## Data for analysis

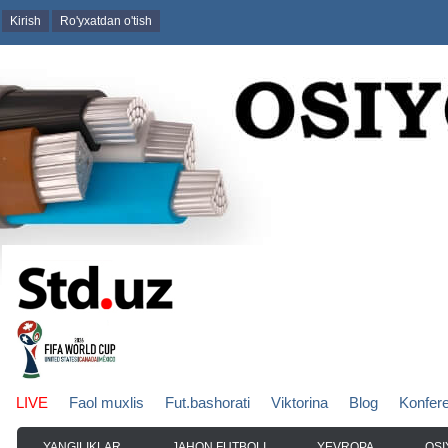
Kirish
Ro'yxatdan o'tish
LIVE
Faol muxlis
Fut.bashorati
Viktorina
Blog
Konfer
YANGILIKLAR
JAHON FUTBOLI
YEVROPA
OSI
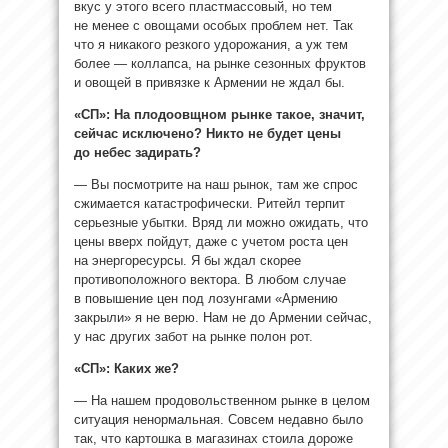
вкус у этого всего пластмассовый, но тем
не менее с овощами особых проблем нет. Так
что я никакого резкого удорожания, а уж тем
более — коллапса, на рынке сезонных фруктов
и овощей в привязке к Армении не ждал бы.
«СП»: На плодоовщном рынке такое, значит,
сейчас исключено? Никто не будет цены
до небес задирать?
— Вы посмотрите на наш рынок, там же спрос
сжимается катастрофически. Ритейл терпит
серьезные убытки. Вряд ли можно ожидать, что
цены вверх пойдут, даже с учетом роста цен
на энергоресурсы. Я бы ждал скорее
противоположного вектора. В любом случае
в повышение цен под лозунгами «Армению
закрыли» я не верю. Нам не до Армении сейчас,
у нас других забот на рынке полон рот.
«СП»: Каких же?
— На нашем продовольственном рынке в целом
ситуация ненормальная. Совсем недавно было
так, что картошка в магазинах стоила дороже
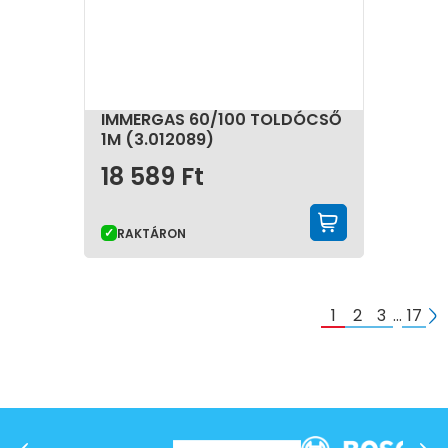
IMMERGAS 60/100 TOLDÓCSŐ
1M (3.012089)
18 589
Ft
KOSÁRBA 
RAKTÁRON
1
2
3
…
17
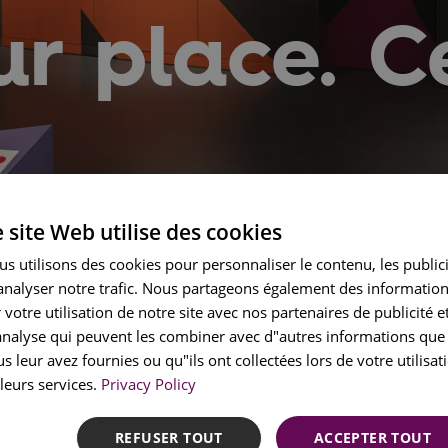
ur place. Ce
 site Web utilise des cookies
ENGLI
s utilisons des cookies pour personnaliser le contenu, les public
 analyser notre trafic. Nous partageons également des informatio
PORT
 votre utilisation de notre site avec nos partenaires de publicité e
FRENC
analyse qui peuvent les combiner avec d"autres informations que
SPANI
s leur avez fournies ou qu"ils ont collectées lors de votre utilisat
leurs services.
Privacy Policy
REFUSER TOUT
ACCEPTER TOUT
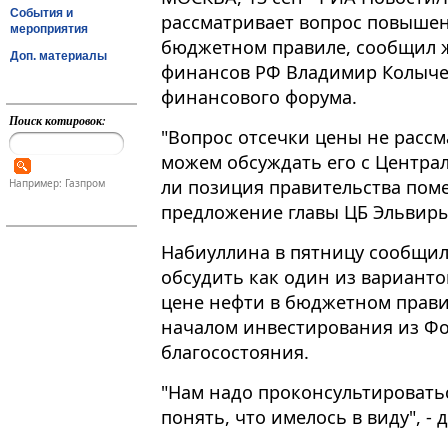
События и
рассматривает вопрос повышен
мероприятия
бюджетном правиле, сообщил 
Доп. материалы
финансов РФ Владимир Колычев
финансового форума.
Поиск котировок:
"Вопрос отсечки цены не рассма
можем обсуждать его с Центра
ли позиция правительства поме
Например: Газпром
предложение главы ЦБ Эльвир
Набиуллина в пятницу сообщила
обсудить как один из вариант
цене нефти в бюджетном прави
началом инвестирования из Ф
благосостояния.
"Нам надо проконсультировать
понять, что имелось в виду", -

## Prompt
Rewrite these lines with "Ритейл" changed to "Розничная торговля" and everything else kept the same. Leave the pictures out of your answer.

## Response to this task
Kirish
Ro'yxatdan o'tish
LIVE
Faol muxlis
Fut.bashorati
Viktorina
Blog
Konfer
YANGILIKLAR
JAHON FUTBOLI
YEVROPA
OSI
вкус у этого всего пластмассовый, но тем
не менее с овощами особых проблем нет. Так
что я никакого резкого удорожания, а уж тем
более — коллапса, на рынке сезонных фруктов
и овощей в привязке к Армении не ждал бы.
«СП»: На плодоовщном рынке такое, значит,
сейчас исключено? Никто не будет цены
до небес задирать?
— Вы посмотрите на наш рынок, там же спрос
сжимается катастрофически. Розничная торговля терпит
серьезные убытки. Вряд ли можно ожидать, что
цены вверх пойдут, даже с учетом роста цен
на энергоресурсы. Я бы ждал скорее
противоположного вектора. В любом случае
в повышение цен под лозунгами «Армению
закрыли» я не верю. Нам не до Армении сейчас,
у нас других забот на рынке полон рот.
«СП»: Каких же?
— На нашем продовольственном рынке в целом
ситуация ненормальная. Совсем недавно было
так, что картошка в магазинах стоила дороже
IMMERGAS 60/100 TOLDÓCSŐ
1M (3.012089)
18 589
Ft
KOSÁRBA 
RAKTÁRON
1
2
3
…
17
ur place. Ce
 site Web utilise des cookies
ENGLI
s utilisons des cookies pour personnaliser le contenu, les public
 analyser notre trafic. Nous partageons également des informatio
PORT
 votre utilisation de notre site avec nos partenaires de publicité e
FRENC
analyse qui peuvent les combiner avec d"autres informations que
SPANI
s leur avez fournies ou qu"ils ont collectées lors de votre utilisat
leurs services.
Privacy Policy
REFUSER TOUT
ACCEPTER TOUT
События и
рассматривает вопрос повышен
мероприятия
бюджетном правиле, сообщил 
Доп. материалы
финансов РФ Владимир Колычев
финансового форума.
Поиск котировок:
"Вопрос отсечки цены не рассма
можем обсуждать его с Центра
ли позиция правительства поме
Например: Газпром
предложение главы ЦБ Эльвир
Набиуллина в пятницу сообщила
обсудить как один из вариант
цене нефти в бюджетном прави
началом инвестирования из Ф
благосостояния.
"Нам надо проконсультировать
понять, что имелось в виду", -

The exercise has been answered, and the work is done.